TASK ITEM: Copy out each line of the listing below in which the string "could" occurs.

TASK MATERIAL:
________

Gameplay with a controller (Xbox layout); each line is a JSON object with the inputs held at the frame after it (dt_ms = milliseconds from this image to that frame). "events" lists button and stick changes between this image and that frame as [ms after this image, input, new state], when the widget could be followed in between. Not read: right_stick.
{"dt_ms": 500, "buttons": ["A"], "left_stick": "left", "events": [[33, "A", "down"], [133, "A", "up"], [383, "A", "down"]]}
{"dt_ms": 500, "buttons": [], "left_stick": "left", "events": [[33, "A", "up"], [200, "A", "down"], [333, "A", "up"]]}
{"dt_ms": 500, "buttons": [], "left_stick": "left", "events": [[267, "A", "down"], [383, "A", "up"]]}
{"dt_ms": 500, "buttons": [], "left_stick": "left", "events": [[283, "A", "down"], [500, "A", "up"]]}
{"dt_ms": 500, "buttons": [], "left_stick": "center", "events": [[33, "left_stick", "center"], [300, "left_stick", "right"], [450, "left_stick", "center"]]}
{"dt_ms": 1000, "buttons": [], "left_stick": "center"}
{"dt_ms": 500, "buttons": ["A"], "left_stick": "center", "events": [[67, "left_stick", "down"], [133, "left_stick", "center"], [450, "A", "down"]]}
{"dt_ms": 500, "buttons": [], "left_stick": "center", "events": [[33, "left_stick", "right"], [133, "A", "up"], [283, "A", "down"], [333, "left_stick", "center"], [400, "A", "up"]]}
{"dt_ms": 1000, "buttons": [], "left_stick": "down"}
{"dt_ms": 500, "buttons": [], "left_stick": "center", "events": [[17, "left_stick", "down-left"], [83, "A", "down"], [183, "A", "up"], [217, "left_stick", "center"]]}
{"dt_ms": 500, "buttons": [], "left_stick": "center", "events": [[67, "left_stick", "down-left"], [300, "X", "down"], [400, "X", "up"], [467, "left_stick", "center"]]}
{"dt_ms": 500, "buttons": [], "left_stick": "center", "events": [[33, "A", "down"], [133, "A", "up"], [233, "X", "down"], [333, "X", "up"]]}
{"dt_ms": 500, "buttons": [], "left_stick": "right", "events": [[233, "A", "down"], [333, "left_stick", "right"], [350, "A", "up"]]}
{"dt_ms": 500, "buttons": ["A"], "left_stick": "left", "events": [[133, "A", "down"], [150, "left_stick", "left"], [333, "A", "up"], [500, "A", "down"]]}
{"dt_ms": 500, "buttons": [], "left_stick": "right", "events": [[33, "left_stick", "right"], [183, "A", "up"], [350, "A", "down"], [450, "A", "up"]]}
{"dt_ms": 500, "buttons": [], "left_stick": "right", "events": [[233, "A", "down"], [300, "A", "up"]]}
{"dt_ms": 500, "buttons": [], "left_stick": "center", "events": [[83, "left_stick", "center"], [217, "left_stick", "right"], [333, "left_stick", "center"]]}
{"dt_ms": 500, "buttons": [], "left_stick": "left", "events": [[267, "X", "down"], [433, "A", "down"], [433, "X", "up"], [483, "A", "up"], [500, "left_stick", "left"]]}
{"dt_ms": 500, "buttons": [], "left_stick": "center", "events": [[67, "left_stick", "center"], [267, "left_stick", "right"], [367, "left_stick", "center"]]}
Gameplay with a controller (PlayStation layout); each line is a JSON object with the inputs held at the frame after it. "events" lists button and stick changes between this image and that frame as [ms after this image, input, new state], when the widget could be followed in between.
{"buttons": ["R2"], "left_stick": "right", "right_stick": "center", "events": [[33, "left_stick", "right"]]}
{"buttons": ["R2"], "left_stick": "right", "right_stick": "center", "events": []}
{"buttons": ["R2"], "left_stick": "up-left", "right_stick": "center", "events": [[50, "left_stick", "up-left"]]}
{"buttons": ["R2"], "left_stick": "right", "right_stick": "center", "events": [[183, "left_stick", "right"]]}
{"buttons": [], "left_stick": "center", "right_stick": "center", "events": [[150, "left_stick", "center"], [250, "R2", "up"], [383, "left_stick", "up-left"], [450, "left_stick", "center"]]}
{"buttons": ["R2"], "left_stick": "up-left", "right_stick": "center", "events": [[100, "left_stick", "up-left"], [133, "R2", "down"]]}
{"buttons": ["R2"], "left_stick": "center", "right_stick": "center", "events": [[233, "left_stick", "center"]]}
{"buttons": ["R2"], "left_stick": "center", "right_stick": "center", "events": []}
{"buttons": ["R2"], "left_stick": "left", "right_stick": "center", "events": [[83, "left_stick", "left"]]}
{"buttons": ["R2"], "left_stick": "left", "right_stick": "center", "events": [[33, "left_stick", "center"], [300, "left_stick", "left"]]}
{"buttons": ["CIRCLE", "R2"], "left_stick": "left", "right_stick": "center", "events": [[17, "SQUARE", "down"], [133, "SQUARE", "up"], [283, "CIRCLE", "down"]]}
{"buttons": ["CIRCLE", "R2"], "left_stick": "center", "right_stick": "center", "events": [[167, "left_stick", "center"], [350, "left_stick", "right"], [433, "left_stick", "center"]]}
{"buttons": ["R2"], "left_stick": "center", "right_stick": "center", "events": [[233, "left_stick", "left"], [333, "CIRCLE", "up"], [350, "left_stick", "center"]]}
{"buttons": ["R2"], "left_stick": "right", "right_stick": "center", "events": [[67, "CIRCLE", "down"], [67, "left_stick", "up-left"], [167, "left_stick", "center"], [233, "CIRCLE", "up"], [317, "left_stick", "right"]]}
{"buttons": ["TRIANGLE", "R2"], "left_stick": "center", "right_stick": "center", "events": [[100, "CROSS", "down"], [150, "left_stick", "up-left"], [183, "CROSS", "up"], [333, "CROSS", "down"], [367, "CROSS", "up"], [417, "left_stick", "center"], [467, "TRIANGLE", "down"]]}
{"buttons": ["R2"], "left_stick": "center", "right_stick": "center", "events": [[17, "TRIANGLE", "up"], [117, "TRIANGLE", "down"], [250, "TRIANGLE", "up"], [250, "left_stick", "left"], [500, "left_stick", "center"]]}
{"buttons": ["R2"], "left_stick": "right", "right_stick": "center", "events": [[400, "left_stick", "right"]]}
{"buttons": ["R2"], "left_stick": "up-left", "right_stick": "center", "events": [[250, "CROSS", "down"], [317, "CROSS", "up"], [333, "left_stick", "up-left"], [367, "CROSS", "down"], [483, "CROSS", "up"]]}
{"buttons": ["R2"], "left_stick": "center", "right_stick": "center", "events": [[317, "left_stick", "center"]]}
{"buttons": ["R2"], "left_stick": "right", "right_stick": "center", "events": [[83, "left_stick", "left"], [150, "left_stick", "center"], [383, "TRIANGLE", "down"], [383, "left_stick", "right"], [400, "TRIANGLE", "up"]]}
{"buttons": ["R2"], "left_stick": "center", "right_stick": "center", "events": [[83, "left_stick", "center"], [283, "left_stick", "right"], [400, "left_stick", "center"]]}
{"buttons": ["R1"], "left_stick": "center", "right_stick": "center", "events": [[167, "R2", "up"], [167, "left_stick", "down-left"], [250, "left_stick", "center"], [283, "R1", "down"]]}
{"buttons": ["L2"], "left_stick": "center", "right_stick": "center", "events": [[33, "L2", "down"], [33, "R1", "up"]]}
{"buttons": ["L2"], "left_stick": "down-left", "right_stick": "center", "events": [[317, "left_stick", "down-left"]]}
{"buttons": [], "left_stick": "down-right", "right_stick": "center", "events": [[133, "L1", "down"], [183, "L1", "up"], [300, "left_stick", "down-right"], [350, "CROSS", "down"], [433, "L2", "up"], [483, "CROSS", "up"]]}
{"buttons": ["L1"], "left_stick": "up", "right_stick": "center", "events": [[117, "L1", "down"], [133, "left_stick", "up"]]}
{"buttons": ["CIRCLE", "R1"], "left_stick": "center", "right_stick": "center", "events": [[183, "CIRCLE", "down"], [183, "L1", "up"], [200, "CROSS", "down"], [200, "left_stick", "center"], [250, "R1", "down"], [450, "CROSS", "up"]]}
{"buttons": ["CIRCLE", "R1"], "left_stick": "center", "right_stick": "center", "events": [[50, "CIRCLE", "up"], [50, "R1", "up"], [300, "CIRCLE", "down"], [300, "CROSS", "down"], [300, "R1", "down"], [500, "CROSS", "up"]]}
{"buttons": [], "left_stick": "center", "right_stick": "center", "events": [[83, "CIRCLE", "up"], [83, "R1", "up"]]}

________

ANSWER BOX:
Gameplay with a controller (Xbox layout); each line is a JSON object with the inputs held at the frame after it (dt_ms = milliseconds from this image to that frame). "events" lists button and stick changes between this image and that frame as [ms after this image, input, new state], when the widget could be followed in between. Not read: right_stick.
Gameplay with a controller (PlayStation layout); each line is a JSON object with the inputs held at the frame after it. "events" lists button and stick changes between this image and that frame as [ms after this image, input, new state], when the widget could be followed in between.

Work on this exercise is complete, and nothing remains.